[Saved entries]
+--
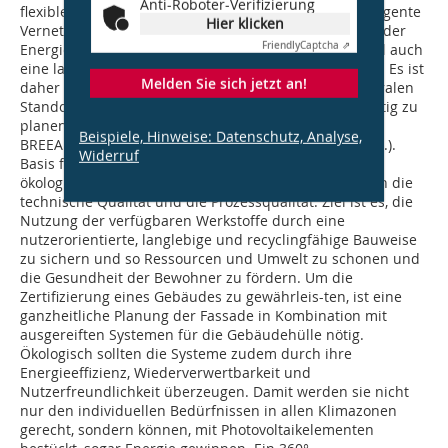
Anti-Roboter-Verifizierung
flexible Formgebung, vielseitige Funktionen und intelligente
Hier klicken
Vernetzung entwickeln sich weiter; angesichts steigender
Friendly
Captcha ⇗
Energiekosten und neuer Vorgaben im Bauwesen wird auch
eine langfristige Ressourceneffizienz immer wichtiger. Es ist
Melden Sie sich jetzt an!
daher heute Usus, hochwertige Bürogebäude an zentralen
Standorten aus wirtschaftlichen Erwägungen nachhaltig zu
planen, zu errichten und auch zu zertifizieren (DGNB,
Beispiele, Hinweise: Datenschutz, Analyse,
BREEAM, LEED außerdem Standards wie EN, AAMA etc.).
Widerruf
Basis für die Bewertung sind nicht nur ökonomische,
ökologische und soziokulturelle Aspekte, sondern auch die
technische Qualität und die Prozessqualität. Ziel ist es, die
Nutzung der verfügbaren Werkstoffe durch eine
nutzerorientierte, langlebige und recyclingfähige Bauweise
zu sichern und so Ressourcen und Umwelt zu schonen und
die Gesundheit der Bewohner zu fördern. Um die
Zertifizierung eines Gebäudes zu gewährleis-ten, ist eine
ganzheitliche Planung der Fassade in Kombination mit
ausgereiften Systemen für die Gebäudehülle nötig.
Ökologisch sollten die Systeme zudem durch ihre
Energieeffizienz, Wiederverwertbarkeit und
Nutzerfreundlichkeit überzeugen. Damit werden sie nicht
nur den individuellen Bedürfnissen in allen Klimazonen
gerecht, sondern können, mit Photovoltaikelementen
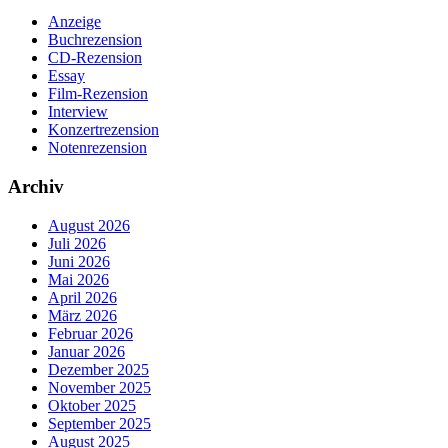
Anzeige
Buchrezension
CD-Rezension
Essay
Film-Rezension
Interview
Konzertrezension
Notenrezension
Archiv
August 2026
Juli 2026
Juni 2026
Mai 2026
April 2026
März 2026
Februar 2026
Januar 2026
Dezember 2025
November 2025
Oktober 2025
September 2025
August 2025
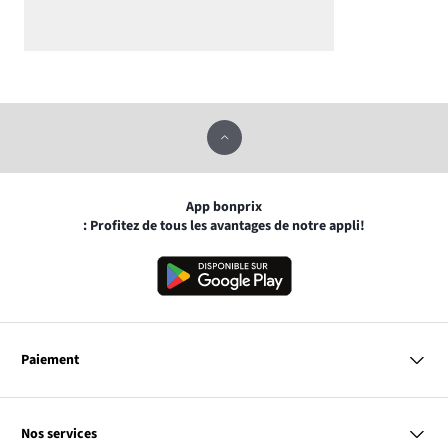
App bonprix
: Profitez de tous les avantages de notre appli!
Paiement
MasterCard
VISA
Nos services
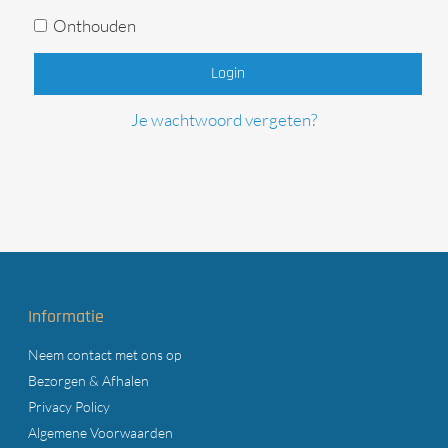
Onthouden
Login
Je wachtwoord vergeten?
Informatie
Neem contact met ons op
Bezorgen & Afhalen
Privacy Policy
Algemene Voorwaarden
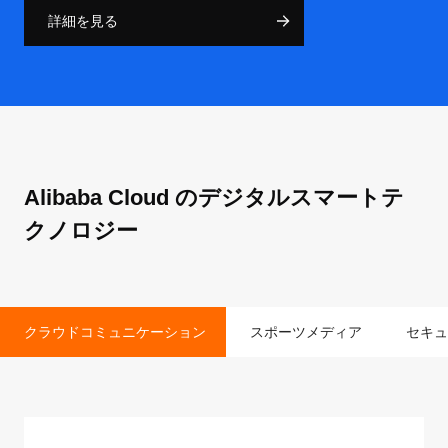
詳細を見る
Alibaba Cloud のデジタルスマートテ
クノロジー
クラウドコミュニケーション
スポーツメディア
セキュ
+--
▶ _WHAT IS REQUIRED_
Beginning with the line that contains "Ökologisch sollten die", output every line down to the last line of the entries above exactly as written, apart from the pictures.

▶ _EXERCISE SOLUTION_
Ökologisch sollten die Systeme zudem durch ihre
Energieeffizienz, Wiederverwertbarkeit und
Nutzerfreundlichkeit überzeugen. Damit werden sie nicht
nur den individuellen Bedürfnissen in allen Klimazonen
gerecht, sondern können, mit Photovoltaikelementen
Anzeige
Buchrezension
CD-Rezension
Essay
Film-Rezension
Interview
Konzertrezension
Notenrezension
Archiv
August 2026
Juli 2026
Juni 2026
Mai 2026
April 2026
März 2026
Februar 2026
Januar 2026
Dezember 2025
November 2025
Oktober 2025
September 2025
August 2025
App bonprix
: Profitez de tous les avantages de notre appli!
Paiement
MasterCard
VISA
Nos services
Onthouden
Login
Je wachtwoord vergeten?
Informatie
Neem contact met ons op
Bezorgen & Afhalen
Privacy Policy
Algemene Voorwaarden
詳細を見る
Alibaba Cloud のデジタルスマートテ
クノロジー
クラウドコミュニケーション
スポーツメディア
セキュ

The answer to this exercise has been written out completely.